Més que un Match

The one thing that was concrete amidst all the hype surrounding this fixture was this; the biggest scalp available in modern football was up for grabs. Could Arsenal win the struggle and impose their footballing artistry over that of Barcelonas?

An essential fact here was that Guardiola, shining managerial talent that he is, is still a rookie compared to the veteran that is Wenger. If the teams switched managers, how would Arsenals chances be viewed? I believe Barcelona would come out of that as supreme favourites.

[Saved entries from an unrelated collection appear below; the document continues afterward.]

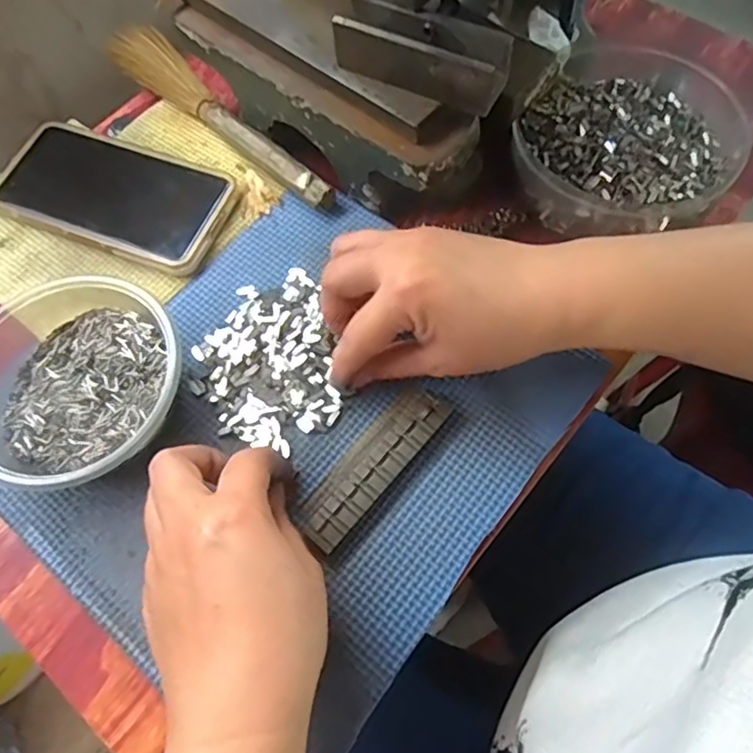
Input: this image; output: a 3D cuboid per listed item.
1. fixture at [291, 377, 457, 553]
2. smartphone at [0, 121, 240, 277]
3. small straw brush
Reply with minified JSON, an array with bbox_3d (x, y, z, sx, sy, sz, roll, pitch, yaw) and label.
[{"bbox_3d":[-0.002,0.045,0.327,0.031,0.012,0.099,36,72,18],"label":"fixture"},{"bbox_3d":[-0.170,-0.118,0.405,0.152,0.016,0.077,22,68,12],"label":"smartphone"},{"bbox_3d":[-0.112,-0.184,0.429,0.036,0.021,0.229,-41,70,-15],"label":"small straw brush"}]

Wenger has finally seemed to instil that gritty aspect into his squad. Jack Wilshere, the latest English Great Hope, came out speaking about being nasty before the game. Ominous news for Alex Fergsuon is that this Arsenal side might have finally developed that coveted ability to utilise mental strength in tandem with their natural instincts that is intrinsic to all truly indominatable athletes.

Most importantly for the standard bearers of the beautiful game in Britain was to ensure they stepped up and went toe to toe with their Catalan counterparts. If they did this, the match would take on a form in stark contrast to last years meeting where Barca controlled proceedings almost unchallenged.

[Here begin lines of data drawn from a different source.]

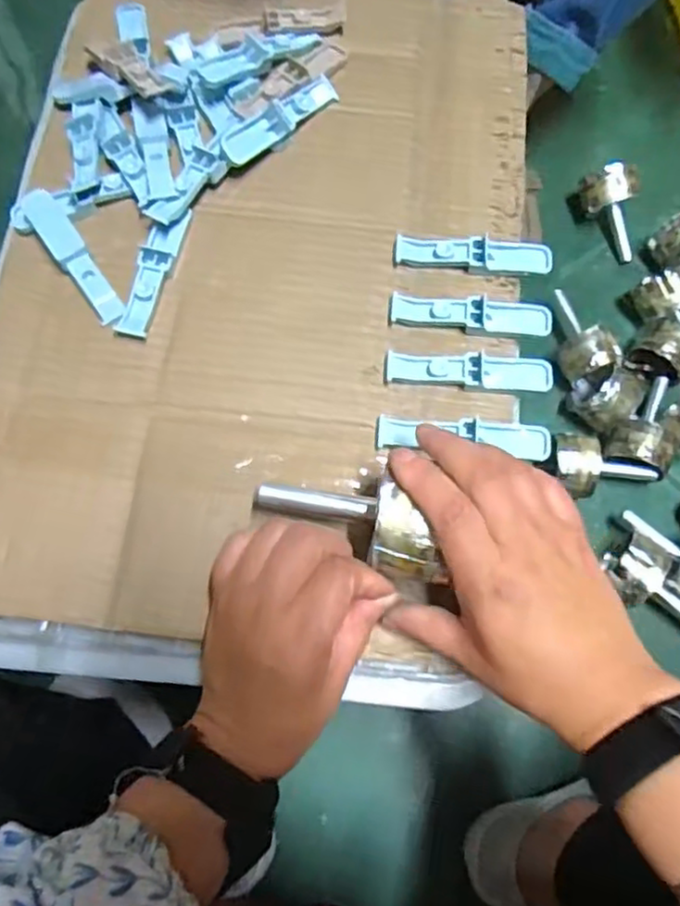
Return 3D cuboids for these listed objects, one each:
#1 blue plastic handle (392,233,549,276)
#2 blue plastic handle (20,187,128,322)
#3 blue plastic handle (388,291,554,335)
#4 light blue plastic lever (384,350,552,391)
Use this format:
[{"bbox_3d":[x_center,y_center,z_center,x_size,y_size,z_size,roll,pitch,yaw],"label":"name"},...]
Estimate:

Encouragingly from the start they used their hunger for respect across Europe to ignore their own for Guardiolas side. Possession was won back within sixteen seconds of kick off. Barcelonas main ability is retaining possession, second to this is pressure. As obvious as it may be, they operate with an attacking philosophy. Their tiki-taka method ensures close proximity traingles of passing which ultimately knit together to ensure gaps in the oposition for a killer ball, the likes of which their attacking players are adept at making with their eyes closed.

Tiki-Taka has many advantages. It is sublime to watch, it brings all players into play, it is great for developing technically proficient players, infact if I were to list the advantages I could write for hours. An aspect of it, if exploited in the right manner, that can be named a disadvantage is exactly the positioning of the players as they partake in their sumptuous passing triangles. Barca are far from a long ball team. The players are close to eachother, always making the angle for the next one touch pass. This leads to players bunching in places, which in turn leaves gaps elsewhere.

This tendency to open up just as many gaps in their own team as their opposition is usually left unexploited in La Liga. The pace of Walcott was seen as an almost specialised weapon with which to get through the gaps left in their high line. Add to those positional gaps the gaping one left by Puyols tendonitis and even more expectation fell onto Walcotts pace. Unsuprisingly Guardiola had identified this and Arsenal made no headway until Walcotts substitution for Nasri in the second half.

First Van Persie combined his recent scintilating form with Valdes obvious positional deficiencies. A tremendous volley from an acutely tight angle. Then Nasri was handed exactly the type of opportunity Walcott had been waiting for all night. He tore down the flank and waited until Arshavin was in sight. The magical Russian swept the ball into the net, aided by Valdes standing directly behind a defender therefore cutting off his line of vision. The Emirates erupted as a stadium of its majesty deserved.

Arsenal have their hands on the scalp, but the dirty work of removing it will take place in Camp Nou. If the nasty streak is indeed present then they won’t hesitate to tear it aloft and proclaim themselves as a force to be feared in European football.